_PAGE TEXT_:
—————

= Hoyle's agar =

Selective bacterial growth medium

Hoyle's agar is a selective medium for culture devised by Leslie Hoyle of the University of Leeds in the UK. Hoyle outlined the background, formulation, preparation, properties and performance in the article A Tellurite Blood-Agar Medium for the Rapid Diagnosis of Diphtheria published in The Lancet in February 1941.

The medium uses tellurite to differentially select Corynebacterium diphtheriae from other upper respiratory tract flora. It appears cream to yellow colored and takes the form of a free-floating powder. It is a modification of Neill's medium although Hoyle stated in the article that "it bears little relation to the Neill's medium from which it was derived [...]".

—————

_DATA FOR REVIEW_:
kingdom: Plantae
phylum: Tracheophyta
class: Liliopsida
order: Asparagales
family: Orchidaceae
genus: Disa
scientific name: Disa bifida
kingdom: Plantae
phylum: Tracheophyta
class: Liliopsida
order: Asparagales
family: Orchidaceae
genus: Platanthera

—————

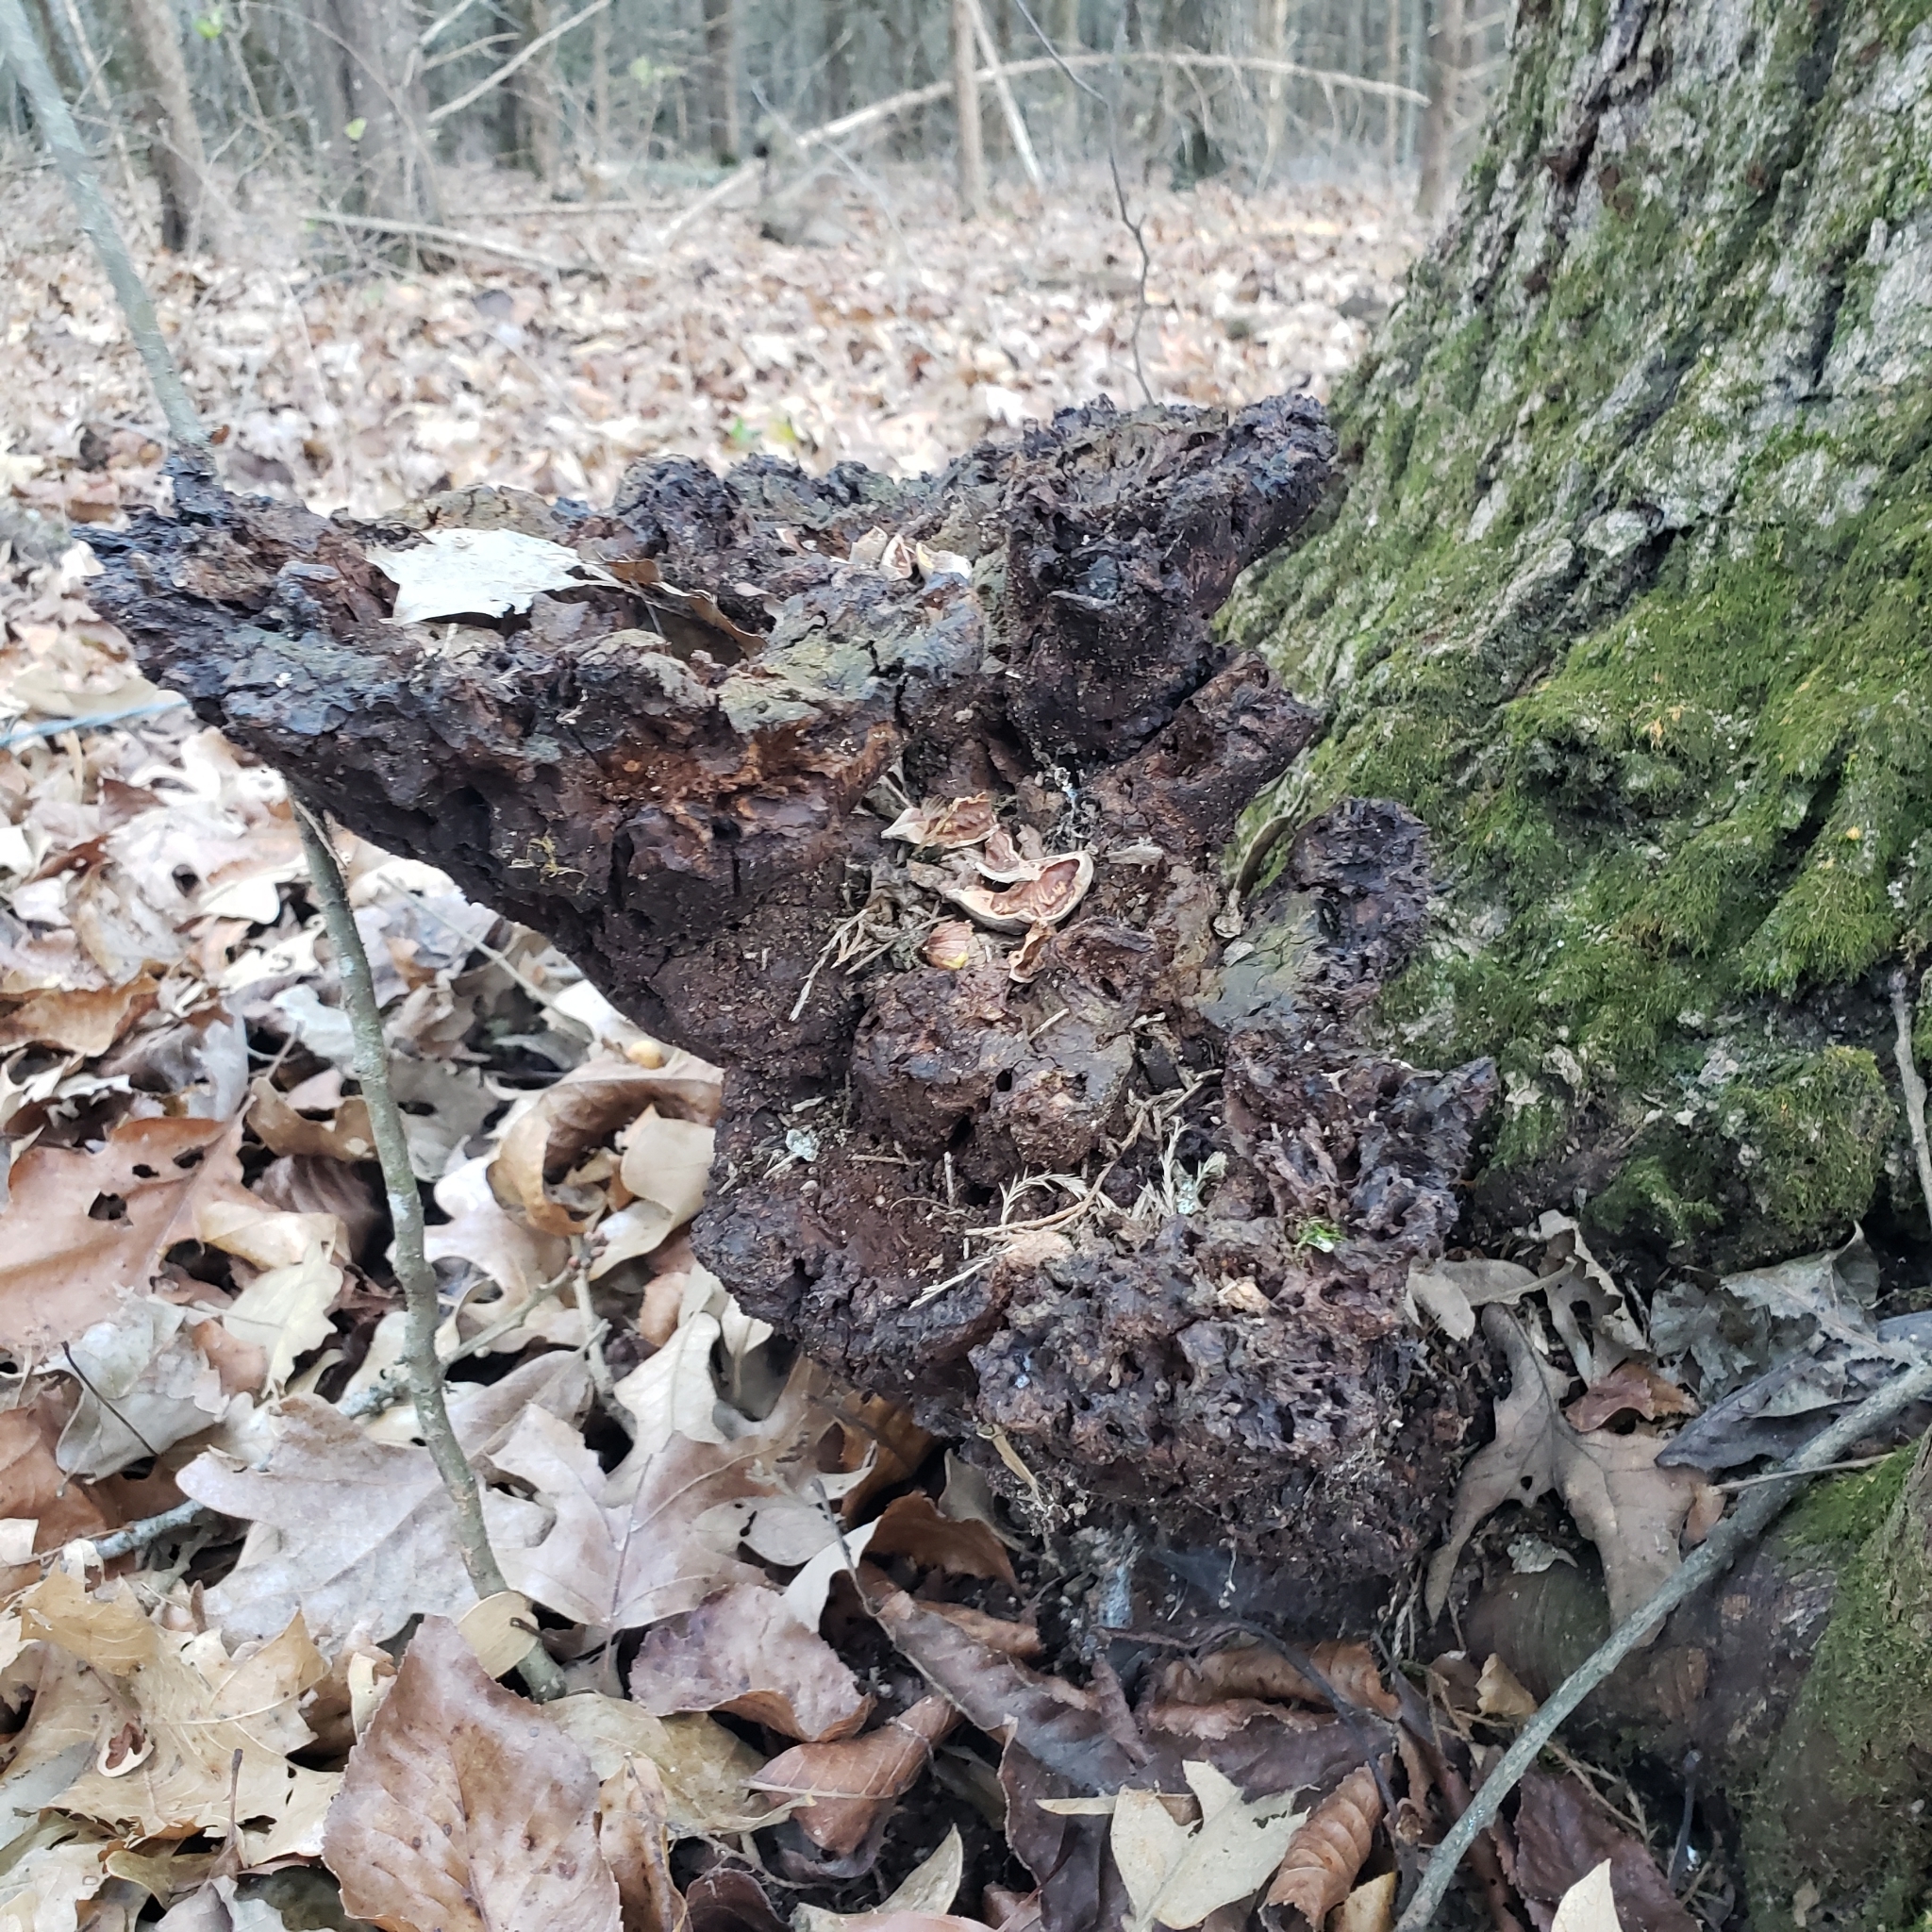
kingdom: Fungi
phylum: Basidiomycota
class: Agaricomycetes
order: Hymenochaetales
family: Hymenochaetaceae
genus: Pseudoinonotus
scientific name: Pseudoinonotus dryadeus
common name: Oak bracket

—————

_WORK TO COMPLETE_:
a. In the Hoyle's agar text, explain why the medium contains tellurite.
b. Turn the paragraph of the Hoyle's agar text that begins "The medium uses tellurite" into a short list, keeping its main facts.

_ANSWERS PER TASK_:
a. The tellurite lets the medium differentially select Corynebacterium diphtheriae from the other flora of the upper respiratory tract.

b.
- Uses tellurite to differentially select Corynebacterium diphtheriae from other upper respiratory tract flora
- Cream to yellow in color
- Comes as a free-floating powder
- A modification of Neill's medium, though Hoyle wrote that it "bears little relation" to it